A limited liability company (LLC) is a popular legal business form, and it resembles a partnership in many ways. Before you decide whether an LLC or a partnership is better for your company, you should weigh the pros and cons of each.
Keep reading on to find out more about the similarities and differences between LLCs and partnerships.
What Is An LLC?
As a type of business legal entity, LLCs combine the liability protection of corporations with the operations of partnerships.
LLCs may have one or more owners, known as members. Every member owns a certain percentage of the business. LLC members operate the company under an operating agreement.
The members can hire a manager to handle the business’s day-to-day operations, or they can handle it themselves.
The limited liability company is sometimes mistakenly referred to as a corporation, even though it is not one. LLCs may choose to be taxed as corporations or S corporations, but they continue to function as LLCs.
What Is A Partnership?
Partnership refers to a business relationship among two or more people. Every partner makes a contribution to the business and has a share of the overall equity.
Partnerships operate under partnership agreements, and managing partners usually handle the daily administration.
Partnership And LLC Formation
A partnership and a Limited Liability Company are formed in very similar ways. In both cases, the business is formed by registering in the state it intends to operate.
Forming A Partnership
A partnership is a legal entity registered with the state. There are various kinds of partnerships that differ based on the partners’ professions and owners’ preferences regarding liability protection, management responsibilities, and investment.
As opposed to a corporation, which typically issues stock, partners share directly in the profit or loss of the company according to their percentage ownership.
Forming An LLC
An LLC is registered in a specific state, just like a partnership. The corporation files the articles of organization (in some states, referred to as a certificate of organization) to the state secretary.
Consult your state’s business division (usually the secretary of state department) if you are interested in forming a partnership since some states do not allow certain kinds of partnerships.
Debt And Legal Liability
The biggest difference between a partnership and an LLC is liability protection. While all LLCs qualify for this protection, only a few kinds of partnerships do.
Liability In Partnerships
The partners in a general partnership share responsibility for the partnership’s debts since they are all active participants in managing the business. Moreover, each partner is personally liable for any actions taken by the other partners. General partnerships aren’t very common because of this.

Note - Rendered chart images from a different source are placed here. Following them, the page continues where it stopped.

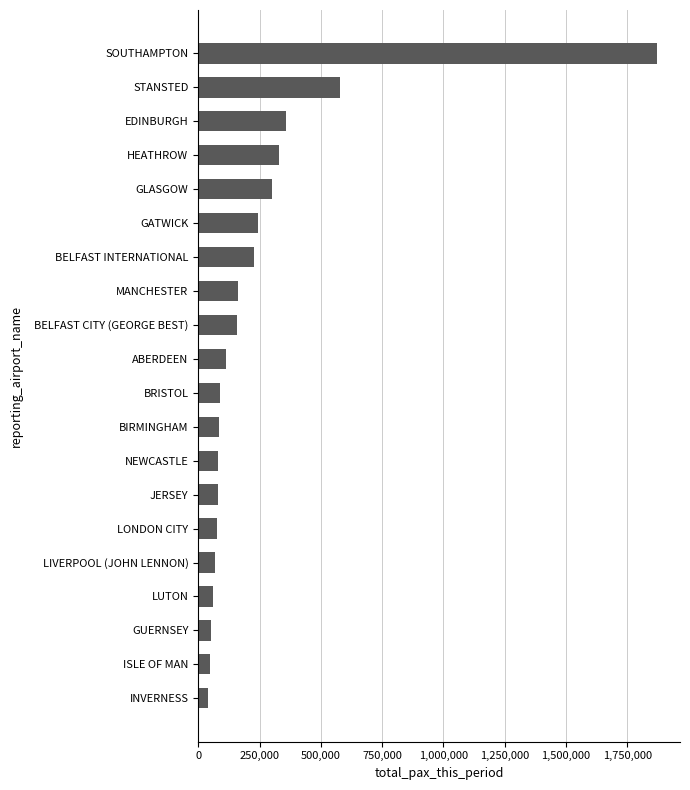

At which label is the value closest to 954735?

STANSTED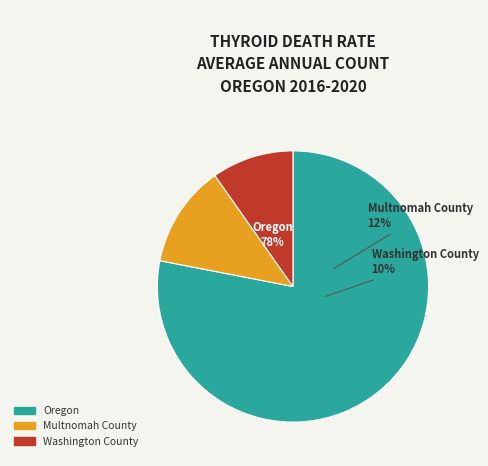

Is Washington County the majority of the pie?

No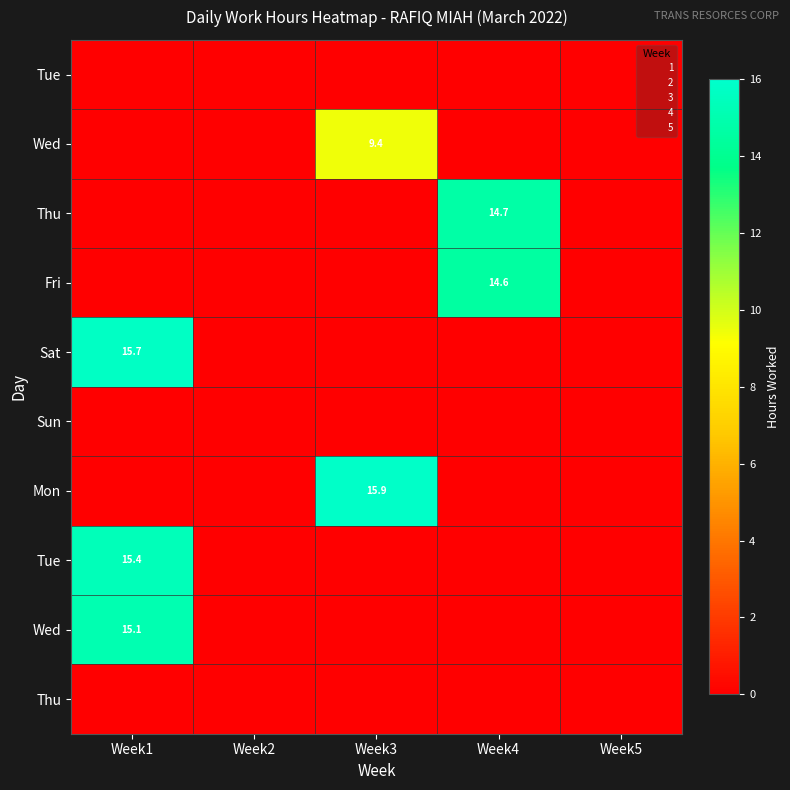

Which label corresponds to the smallest value in the chart?

Week1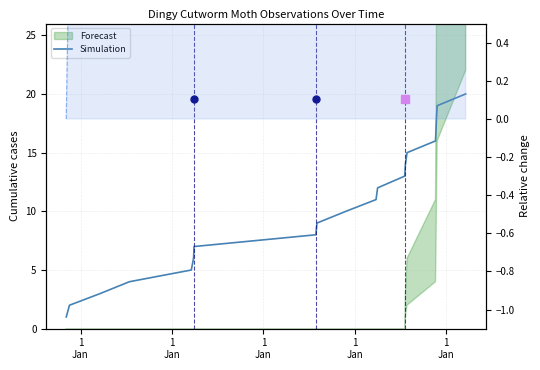

Count the number of categories in the chart.

20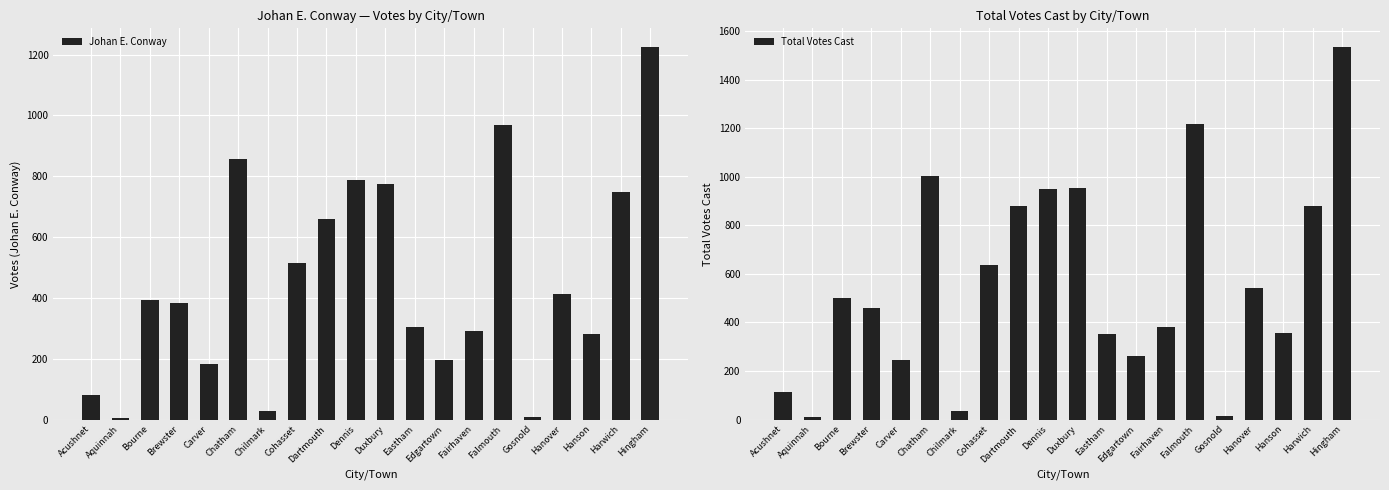

Which series has the largest range (max minus min)?

Total Votes Cast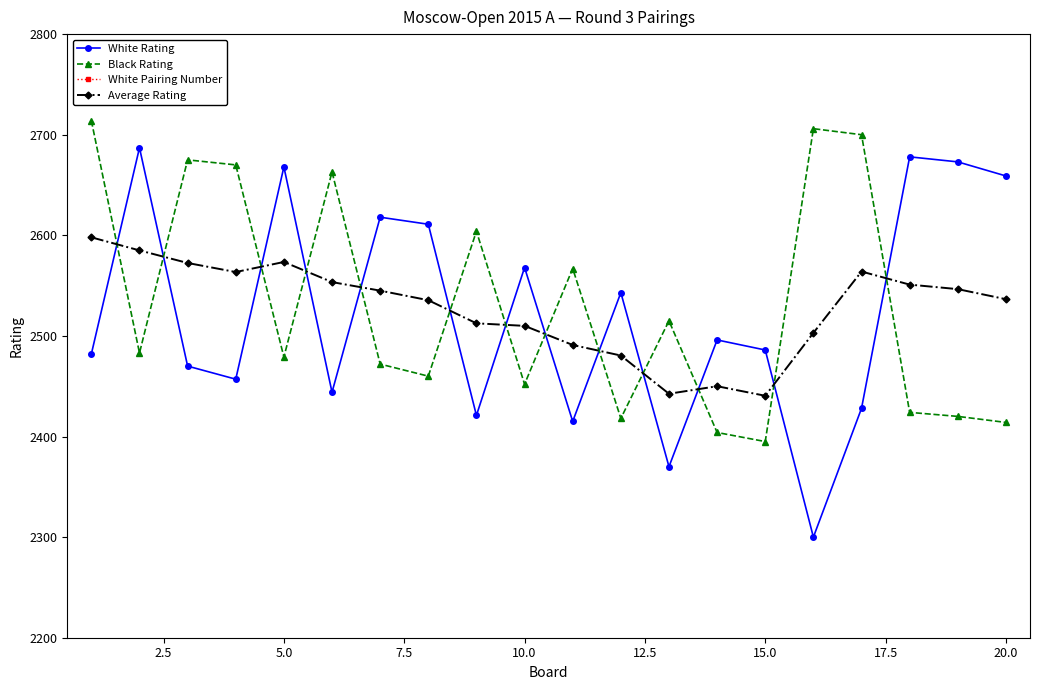

True or false: Average Rating has more than 1 points higher than both neighbors.

True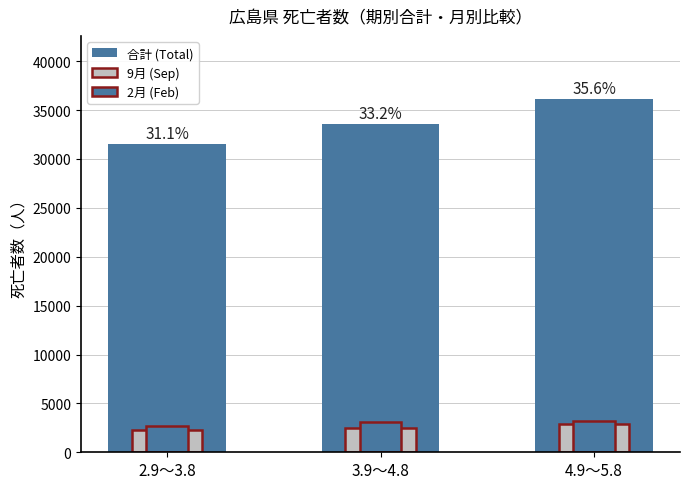

What is the difference between the maximum and minimum values in the 合計 (Total) series?

4556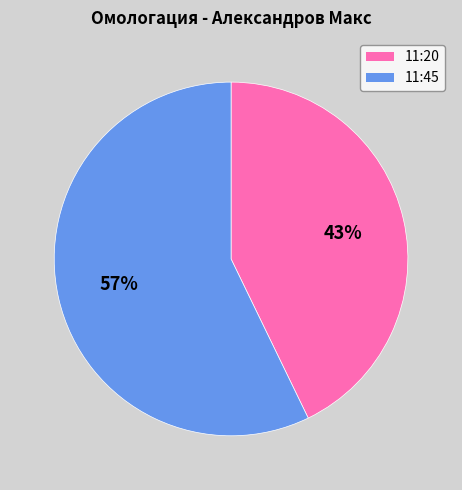

Which slice is the smallest?

11:20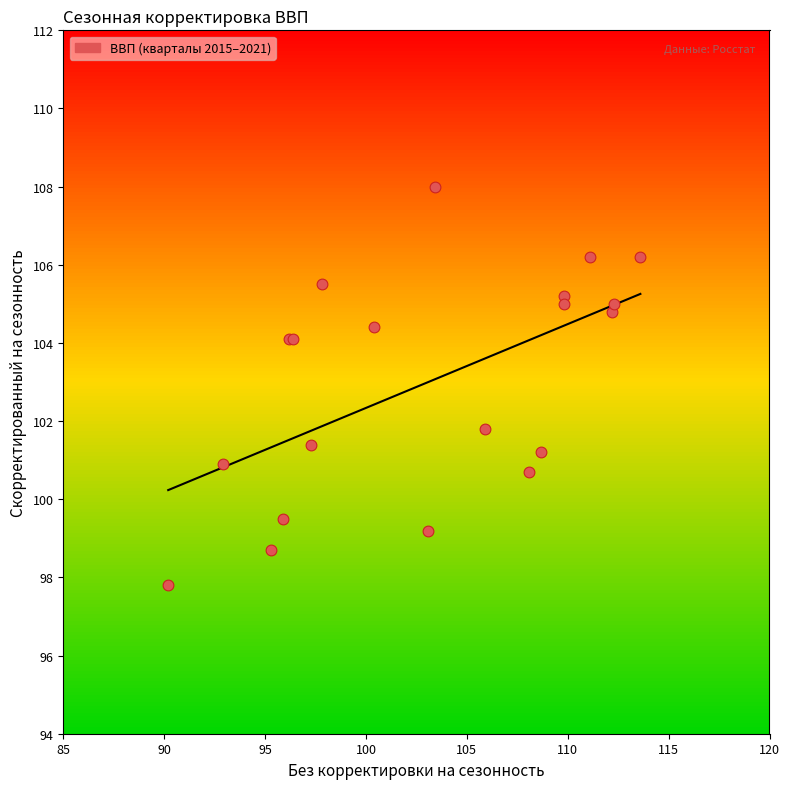

What Y value in the scatter plot is closest to 102?

101.8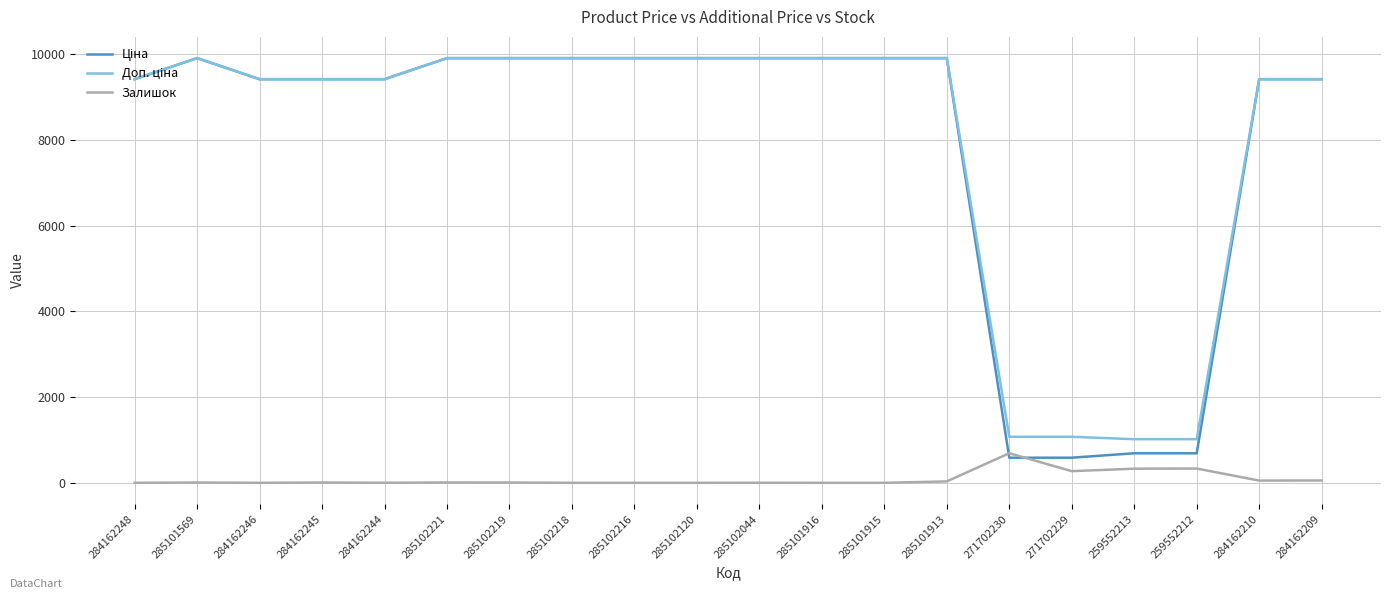

What is the spread (max minus min) of values at 284162246?

9416.9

There are certain types of partnerships that offer liability protection. These protections are available in both limited partnerships and limited liability partnerships (not all states provide them).
Liability In LLCs
On the other hand, an LLC is set up primarily for the purpose of protecting its members from liability; therefore, the term “limited liability” is used in its name.
In most cases, the members of an LLC are only liable for the debts of the business that are within the limits of their individual investment.
When LLC Members Or Partners Can Have Personal Liability?
LLC members or partners in a limited partnership or limited liability partnership can be held personally liable in certain situations.
These cases illustrate how the corporate veil can be pierced, meaning that the separation between the company and the individual has been broken, thereby resulting in the company being held liable for the actions of a single member or more members.
Among these actions are:
- Putting personal and corporate assets together
- Abuse of authority or misconduct (fraud or activities that exceed the scope of a partner or member’s duties)
- Managing the LLC’s affairs improperly
Additionally, partners or members may be liable for specific business debts if they sign a contract to be responsible for them personally.
As an example, when an LLC purchases a building and a member of the LLC personally signs the mortgage guarantee, that member is personally liable for the loan if the LLC fails to pay.
In both partnerships and LLCs, taxation is “pass-through,” which means that the income taxes are passed along to the owners (members or partners) through their personal tax returns with either kind of business.
Taxes For Partners
Every year, a partnership files a Form 1065 partnership tax return; however, no tax is due by the partnership.
Instead, each of the partners is given a Schedule K-1, which shows how much each partner has earned or lost on shares during the year. The partner is then required to file this Schedule K-1 with their personal tax return.
Taxes For LLC Members
LLCs are not considered taxing entities by the Internal Revenue Service (IRS). Taxes on single-member LLC are the same as those on the sole proprietor, with Schedule C filed as part of their annual personal tax returns.
LLCs with multiple members are taxed in a similar way to partnerships, with income and losses passed through to each member’s personal tax return via Schedule K-1.
It is possible for LLCs to file an application for the IRS to be taxable as corporations or S corporations. In this scenario, the LLC continues to operate as an LLC rather than a corporation. For partnerships, this option of tax is not available.
Records For LLCs And Partnerships
A partnership, unlike corporations, does not have state-specific guidelines for recording partnership activities or keeping minutes of partner meetings.
The requirements for keeping records and holding meetings are different for LLCs. Speak with your attorney to find out what your state’s requirements are.